Faltam conhecimentos, tecnologias, regras. Alguma investigação já se fez, muita mais será precisa. São precisas verbas para preparar e fazer a reconversão ambiental das explorações leiteiras. Descobrir técnicas e produtos para diminuir a libertação de gazes como o amoníaco, responsável pelos maus cheiros. Aumentar a capacidade de armazenagem dos chorumes nas vacarias. Talvez construir estações de tratamento colectivas para os excedentes que não podem ser aplicados nas próprias terras e poderão ser valorizados na horticultura, vinhas ou florestas. Descobrir a melhor forma de espalhar e incorporar rapidamente o chorume na terra… Tudo isto é trabalho para Universidades, Governo, Autarquias.

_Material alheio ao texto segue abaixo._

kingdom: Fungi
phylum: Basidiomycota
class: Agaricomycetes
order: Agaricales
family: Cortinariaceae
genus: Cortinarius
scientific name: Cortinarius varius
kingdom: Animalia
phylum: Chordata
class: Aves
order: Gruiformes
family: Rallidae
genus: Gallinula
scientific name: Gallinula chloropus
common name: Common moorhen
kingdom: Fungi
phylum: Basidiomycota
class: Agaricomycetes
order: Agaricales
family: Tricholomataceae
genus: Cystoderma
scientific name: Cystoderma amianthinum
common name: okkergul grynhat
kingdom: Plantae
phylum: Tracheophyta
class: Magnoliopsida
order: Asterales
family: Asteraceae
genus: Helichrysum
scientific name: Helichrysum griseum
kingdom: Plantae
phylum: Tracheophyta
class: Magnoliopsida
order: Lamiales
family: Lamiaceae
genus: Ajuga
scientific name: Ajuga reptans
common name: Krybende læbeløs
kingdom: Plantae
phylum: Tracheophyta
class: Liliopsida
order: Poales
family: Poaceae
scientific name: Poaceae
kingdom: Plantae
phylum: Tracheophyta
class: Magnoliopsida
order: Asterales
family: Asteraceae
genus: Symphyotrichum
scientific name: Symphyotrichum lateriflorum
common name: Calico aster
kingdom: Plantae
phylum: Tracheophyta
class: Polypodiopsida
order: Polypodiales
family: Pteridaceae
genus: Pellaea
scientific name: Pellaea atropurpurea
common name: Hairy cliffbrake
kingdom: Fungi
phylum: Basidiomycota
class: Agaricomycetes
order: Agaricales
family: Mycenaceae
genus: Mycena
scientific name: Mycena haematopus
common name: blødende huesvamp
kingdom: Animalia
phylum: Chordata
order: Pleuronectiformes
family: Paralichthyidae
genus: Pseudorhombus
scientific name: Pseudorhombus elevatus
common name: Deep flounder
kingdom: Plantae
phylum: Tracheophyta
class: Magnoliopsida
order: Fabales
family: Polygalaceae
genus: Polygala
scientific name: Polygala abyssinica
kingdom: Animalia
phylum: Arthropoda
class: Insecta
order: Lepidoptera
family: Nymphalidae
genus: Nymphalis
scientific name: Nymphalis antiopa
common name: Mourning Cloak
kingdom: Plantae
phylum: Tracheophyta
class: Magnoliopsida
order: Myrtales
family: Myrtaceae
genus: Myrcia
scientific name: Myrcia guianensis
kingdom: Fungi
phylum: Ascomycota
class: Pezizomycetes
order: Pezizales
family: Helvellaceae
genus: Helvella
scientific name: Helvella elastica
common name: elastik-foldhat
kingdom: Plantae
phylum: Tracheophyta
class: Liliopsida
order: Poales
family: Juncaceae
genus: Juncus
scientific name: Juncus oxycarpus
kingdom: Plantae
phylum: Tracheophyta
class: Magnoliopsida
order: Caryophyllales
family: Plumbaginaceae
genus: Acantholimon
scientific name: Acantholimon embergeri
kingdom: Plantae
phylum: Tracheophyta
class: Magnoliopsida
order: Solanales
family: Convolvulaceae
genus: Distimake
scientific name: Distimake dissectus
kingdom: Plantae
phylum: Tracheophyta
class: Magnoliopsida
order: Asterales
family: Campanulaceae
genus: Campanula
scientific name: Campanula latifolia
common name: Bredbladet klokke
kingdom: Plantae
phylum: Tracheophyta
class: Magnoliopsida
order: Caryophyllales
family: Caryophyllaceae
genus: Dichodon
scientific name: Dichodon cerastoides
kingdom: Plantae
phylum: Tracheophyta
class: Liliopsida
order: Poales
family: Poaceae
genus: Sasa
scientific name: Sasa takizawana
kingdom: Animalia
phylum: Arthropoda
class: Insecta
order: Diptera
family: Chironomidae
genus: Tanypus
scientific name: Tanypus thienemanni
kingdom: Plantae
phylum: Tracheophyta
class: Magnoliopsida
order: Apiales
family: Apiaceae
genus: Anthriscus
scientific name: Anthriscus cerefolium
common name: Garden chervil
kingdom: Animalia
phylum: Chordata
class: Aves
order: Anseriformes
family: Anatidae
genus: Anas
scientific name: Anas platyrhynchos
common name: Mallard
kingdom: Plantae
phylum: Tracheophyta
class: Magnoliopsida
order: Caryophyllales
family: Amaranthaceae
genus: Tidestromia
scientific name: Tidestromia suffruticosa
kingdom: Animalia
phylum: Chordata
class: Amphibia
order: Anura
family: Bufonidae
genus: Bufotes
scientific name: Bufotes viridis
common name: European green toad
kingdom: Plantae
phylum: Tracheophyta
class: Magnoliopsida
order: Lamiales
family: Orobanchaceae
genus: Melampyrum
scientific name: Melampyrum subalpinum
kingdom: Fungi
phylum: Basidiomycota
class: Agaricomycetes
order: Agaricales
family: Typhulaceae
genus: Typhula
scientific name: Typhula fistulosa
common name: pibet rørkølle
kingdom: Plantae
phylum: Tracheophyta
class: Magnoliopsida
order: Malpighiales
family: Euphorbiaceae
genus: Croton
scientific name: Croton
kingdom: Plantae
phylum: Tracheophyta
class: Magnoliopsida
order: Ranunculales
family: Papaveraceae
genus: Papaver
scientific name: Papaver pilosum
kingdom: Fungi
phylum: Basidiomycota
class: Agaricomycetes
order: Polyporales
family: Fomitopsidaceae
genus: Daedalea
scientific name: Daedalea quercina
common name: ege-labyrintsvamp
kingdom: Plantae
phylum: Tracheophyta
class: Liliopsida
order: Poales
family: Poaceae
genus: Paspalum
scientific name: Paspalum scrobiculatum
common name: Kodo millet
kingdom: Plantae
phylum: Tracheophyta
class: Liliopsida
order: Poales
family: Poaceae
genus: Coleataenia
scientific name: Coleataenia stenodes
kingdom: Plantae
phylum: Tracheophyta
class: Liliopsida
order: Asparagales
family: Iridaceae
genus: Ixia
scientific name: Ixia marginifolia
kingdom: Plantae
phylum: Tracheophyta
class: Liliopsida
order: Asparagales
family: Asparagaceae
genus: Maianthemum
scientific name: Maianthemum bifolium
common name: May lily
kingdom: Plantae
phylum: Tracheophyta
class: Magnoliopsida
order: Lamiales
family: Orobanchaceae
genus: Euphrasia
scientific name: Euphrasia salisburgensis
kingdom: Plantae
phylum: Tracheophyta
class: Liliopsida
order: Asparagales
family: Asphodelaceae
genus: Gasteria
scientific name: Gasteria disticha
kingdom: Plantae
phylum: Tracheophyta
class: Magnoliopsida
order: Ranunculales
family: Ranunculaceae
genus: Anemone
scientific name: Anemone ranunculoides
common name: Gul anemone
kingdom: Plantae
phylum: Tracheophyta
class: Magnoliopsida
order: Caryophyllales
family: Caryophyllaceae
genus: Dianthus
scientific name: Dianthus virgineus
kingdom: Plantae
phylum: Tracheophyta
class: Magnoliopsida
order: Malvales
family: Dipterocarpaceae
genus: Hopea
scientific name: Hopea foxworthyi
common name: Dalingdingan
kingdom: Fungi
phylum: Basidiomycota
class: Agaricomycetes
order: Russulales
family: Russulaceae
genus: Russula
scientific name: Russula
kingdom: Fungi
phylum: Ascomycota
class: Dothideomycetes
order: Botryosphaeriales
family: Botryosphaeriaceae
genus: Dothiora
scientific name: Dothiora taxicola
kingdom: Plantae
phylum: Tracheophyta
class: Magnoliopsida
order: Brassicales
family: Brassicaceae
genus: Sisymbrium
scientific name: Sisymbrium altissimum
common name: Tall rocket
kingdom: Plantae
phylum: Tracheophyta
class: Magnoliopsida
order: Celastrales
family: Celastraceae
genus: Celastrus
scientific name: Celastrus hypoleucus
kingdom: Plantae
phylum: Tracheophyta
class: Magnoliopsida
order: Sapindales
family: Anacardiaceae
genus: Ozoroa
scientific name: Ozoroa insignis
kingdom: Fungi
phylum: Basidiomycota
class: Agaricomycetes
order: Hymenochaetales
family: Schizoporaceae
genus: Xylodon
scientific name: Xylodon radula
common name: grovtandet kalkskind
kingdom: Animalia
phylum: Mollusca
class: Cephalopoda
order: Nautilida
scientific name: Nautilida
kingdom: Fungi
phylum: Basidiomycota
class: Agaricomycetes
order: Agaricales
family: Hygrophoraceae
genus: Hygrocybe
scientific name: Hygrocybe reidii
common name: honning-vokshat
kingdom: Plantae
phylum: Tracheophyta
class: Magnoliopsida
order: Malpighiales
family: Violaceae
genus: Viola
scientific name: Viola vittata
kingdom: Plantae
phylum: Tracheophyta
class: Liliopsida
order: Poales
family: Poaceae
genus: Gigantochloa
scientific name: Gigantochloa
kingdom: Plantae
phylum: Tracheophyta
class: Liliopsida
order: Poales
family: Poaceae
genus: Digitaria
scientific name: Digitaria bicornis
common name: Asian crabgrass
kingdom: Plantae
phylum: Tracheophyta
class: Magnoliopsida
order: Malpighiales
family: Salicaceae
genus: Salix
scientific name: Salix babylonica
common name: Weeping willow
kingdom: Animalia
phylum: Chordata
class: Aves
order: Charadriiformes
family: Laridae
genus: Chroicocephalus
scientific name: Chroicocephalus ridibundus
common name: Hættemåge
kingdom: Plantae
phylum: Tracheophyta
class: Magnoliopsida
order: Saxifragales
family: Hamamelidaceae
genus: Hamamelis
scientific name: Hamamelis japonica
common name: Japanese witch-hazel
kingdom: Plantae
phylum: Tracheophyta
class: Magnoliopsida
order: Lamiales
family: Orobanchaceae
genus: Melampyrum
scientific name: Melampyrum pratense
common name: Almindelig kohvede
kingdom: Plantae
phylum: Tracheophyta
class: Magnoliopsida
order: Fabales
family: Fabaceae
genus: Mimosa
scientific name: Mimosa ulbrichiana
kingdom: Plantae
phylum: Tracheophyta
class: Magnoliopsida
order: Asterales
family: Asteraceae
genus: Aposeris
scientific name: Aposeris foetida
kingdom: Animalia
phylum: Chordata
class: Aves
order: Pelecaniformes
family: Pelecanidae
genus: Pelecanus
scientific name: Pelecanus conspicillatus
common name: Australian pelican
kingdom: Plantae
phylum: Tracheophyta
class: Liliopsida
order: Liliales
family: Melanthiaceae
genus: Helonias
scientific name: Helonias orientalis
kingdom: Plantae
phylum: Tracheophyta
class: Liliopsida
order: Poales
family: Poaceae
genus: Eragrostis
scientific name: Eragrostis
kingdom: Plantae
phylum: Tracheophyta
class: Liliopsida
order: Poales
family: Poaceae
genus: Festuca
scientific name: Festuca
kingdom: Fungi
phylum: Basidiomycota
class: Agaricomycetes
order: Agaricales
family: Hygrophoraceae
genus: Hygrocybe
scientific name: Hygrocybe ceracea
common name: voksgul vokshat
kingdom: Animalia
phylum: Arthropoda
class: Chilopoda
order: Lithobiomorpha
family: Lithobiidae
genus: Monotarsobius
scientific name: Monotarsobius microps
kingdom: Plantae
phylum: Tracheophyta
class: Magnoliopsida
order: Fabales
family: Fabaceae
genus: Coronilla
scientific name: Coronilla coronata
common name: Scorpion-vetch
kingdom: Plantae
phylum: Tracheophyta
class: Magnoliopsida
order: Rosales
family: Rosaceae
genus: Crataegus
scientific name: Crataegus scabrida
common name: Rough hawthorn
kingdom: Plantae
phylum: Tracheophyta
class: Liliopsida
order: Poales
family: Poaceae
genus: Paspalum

Entretanto, porque estas coisas demoram, os “agricultores urbanos” podem também usar o bom senso para atenuar os incómodos da sua actividade:

Procurando manter limpas e secas as vacarias e áreas circundantes; Tentando controlar as moscas; Evitando espalhar chorume próximo das habitações ao fim de semana ou com vento nessa direcção; procurando incorporar o chorume na terra o mais rápido possível; Evitando sujar os caminhos tanto quanto possível e limpando rapidamente quando algum acidente aconteça; Procurando manter relações de boa vizinhança, para que o mau cheiro não seja a “gota de água” a fazer transbordar o copo que já estava cheio…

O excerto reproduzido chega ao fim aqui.